At the late tale end of the yuppie nightmare "me, me, me" 80s, Danny DeVito did yet another movie involving himself and money scams. The thought seemed to be to target the Wall Street mindset with a sort of comedy that delved into economics, corporate takeovers and "green mailing." I guess it was supposed to be a 'smart comedy'? Any fool could have seen it as more of a financial disaster, if you ask me.
Danny DeVito is Lawrence Garfield, a business tycoon ready to take down any corporation that gets in his way. This time, it's the New England wire and cable company owned by Andrew Jorgenson (Gregory Peck). Kate Sullivan (Penelope Ann Miller), daughter of Jorgenson's wife (Piper Laurie), steps in as lawyer to play the money game against Lawrence to save her stepfather's business. So begins a love/hate relationship between the short, fat, bald filthy mouthed business tycoon and the smart, sassy, pretty, tall and leggy lawyer (including dirty flirtations between the two that might make you gag on your popcorn). And it's all done with a shortage of laughs, and a weak attempt to educate viewers on the workings of the business world.
I worked in a video store in the DeVito hey day. I saw and enjoyed all of his movies, because, he's Danny DeVito, and he's a character. Yet, when I set out to review this film, I couldn't remember a thing about it. Now I know why. The performances are okay, but Danny DeVito's definitely in a rut, playing a character that can pretty much be traced back to his days on Taxi. There is this whole great cast of people who don't really do much as they battle their way to the final anti-climactic climax. And dare I mention the "only in Hollywood" aspect of DeVito with Penelope Ann Miller? Give me a break. And give me back the 2 hours I wasted on this film…apparently twice, although I can't remember the first time.

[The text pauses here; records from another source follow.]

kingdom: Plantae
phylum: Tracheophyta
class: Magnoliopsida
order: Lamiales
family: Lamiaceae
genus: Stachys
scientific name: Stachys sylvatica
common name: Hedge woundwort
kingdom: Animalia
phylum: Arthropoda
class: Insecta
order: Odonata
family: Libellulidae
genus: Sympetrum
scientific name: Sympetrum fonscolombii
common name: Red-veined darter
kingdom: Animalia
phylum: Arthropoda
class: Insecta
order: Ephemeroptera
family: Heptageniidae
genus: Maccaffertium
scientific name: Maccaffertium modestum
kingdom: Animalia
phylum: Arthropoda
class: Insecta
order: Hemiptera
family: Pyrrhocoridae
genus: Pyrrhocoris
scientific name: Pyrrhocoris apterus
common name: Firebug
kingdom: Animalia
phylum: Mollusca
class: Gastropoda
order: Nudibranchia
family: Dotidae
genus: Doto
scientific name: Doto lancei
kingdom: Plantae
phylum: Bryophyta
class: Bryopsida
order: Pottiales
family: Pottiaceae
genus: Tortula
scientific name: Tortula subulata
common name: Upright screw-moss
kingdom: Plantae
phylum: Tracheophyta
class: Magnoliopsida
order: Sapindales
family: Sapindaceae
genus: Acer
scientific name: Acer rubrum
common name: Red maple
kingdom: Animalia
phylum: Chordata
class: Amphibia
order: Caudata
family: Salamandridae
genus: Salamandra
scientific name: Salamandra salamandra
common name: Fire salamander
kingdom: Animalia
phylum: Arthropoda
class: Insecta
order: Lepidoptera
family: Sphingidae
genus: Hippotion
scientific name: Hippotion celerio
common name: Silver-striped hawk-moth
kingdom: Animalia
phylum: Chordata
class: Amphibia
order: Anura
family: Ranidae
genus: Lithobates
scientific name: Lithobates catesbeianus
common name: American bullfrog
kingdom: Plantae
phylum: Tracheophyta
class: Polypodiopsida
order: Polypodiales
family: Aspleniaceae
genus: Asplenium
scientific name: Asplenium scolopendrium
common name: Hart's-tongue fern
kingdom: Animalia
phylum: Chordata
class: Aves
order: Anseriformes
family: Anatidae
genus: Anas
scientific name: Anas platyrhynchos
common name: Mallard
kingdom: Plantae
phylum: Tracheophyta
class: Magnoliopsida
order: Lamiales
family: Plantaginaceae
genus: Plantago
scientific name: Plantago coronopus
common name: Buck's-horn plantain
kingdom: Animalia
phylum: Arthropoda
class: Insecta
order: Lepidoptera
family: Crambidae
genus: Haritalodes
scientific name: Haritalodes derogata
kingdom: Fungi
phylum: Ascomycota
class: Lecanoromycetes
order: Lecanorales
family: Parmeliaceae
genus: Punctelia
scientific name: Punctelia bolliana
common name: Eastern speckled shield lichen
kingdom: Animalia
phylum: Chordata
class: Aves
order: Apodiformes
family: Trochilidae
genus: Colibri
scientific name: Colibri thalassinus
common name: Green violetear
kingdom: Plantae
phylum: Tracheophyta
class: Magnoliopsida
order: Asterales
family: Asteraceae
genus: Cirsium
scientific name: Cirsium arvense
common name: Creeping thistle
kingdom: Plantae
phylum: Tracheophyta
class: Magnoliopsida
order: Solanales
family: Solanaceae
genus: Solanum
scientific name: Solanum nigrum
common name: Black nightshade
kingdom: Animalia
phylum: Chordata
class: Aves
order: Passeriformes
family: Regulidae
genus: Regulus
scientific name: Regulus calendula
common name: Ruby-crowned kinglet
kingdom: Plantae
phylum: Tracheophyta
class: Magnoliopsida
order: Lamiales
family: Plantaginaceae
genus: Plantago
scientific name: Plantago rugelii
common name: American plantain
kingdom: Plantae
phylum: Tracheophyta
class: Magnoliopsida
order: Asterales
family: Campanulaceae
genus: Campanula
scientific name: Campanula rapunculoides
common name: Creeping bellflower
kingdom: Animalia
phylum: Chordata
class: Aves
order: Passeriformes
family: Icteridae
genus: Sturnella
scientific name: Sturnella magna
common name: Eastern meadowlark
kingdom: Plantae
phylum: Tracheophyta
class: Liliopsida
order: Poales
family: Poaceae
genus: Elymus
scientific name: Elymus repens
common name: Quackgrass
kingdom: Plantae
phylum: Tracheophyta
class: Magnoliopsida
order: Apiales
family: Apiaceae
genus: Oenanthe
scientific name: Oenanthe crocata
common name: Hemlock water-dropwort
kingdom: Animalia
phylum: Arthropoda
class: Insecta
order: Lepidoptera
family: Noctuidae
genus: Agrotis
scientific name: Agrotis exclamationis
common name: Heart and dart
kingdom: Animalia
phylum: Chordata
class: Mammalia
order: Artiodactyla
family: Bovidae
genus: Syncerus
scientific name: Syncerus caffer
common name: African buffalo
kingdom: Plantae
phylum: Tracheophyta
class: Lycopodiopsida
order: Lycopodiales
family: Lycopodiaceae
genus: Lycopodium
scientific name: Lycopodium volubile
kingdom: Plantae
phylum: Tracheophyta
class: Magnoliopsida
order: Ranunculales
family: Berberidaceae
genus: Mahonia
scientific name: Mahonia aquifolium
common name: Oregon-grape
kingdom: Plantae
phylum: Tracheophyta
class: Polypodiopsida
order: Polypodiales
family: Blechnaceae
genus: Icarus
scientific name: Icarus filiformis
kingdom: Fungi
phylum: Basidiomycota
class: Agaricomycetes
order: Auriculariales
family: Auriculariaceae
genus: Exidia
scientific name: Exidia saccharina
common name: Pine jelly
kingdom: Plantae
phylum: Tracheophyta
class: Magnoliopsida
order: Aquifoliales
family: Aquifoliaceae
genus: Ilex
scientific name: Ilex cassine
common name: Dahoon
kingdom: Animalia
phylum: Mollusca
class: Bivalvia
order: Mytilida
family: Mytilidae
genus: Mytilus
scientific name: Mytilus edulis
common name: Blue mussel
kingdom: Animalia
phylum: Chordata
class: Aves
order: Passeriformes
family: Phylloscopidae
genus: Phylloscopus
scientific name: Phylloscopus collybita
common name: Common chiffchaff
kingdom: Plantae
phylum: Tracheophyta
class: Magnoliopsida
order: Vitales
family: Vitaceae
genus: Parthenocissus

The film is presented in its original 1:85:1 aspect ratio, anamorphic. While the print is noticeably covered in dust and hairs throughout, its still a nice transfer. Color levels are excellent, darks are excellent, and the two work together to create nice contrast and depth. Edges are sharp and crisp. There's a hint of grain, but it's really minor.
The 2.0 surround offers a central rear speaker, but the sound rests mainly in the center front speaker. The audio tends to be hollow and bland, with no dynamic range. Bass is pretty much non-existent. There is an occasionally glimmer of surround.
There are 23 chapter breaks, English or French audio tracks, English, French or Spanish subtitles, and the original theatrical trailer.
Other People's Money succeeds nowhere. It's not a funny comedy, it's not a good vehicle for Danny DeVito, and it doesn't make any impression with its comments on corporate corruption. It just suggests to short fat, bald rich guys that they may stand a chance with a woman otherwise out of their league.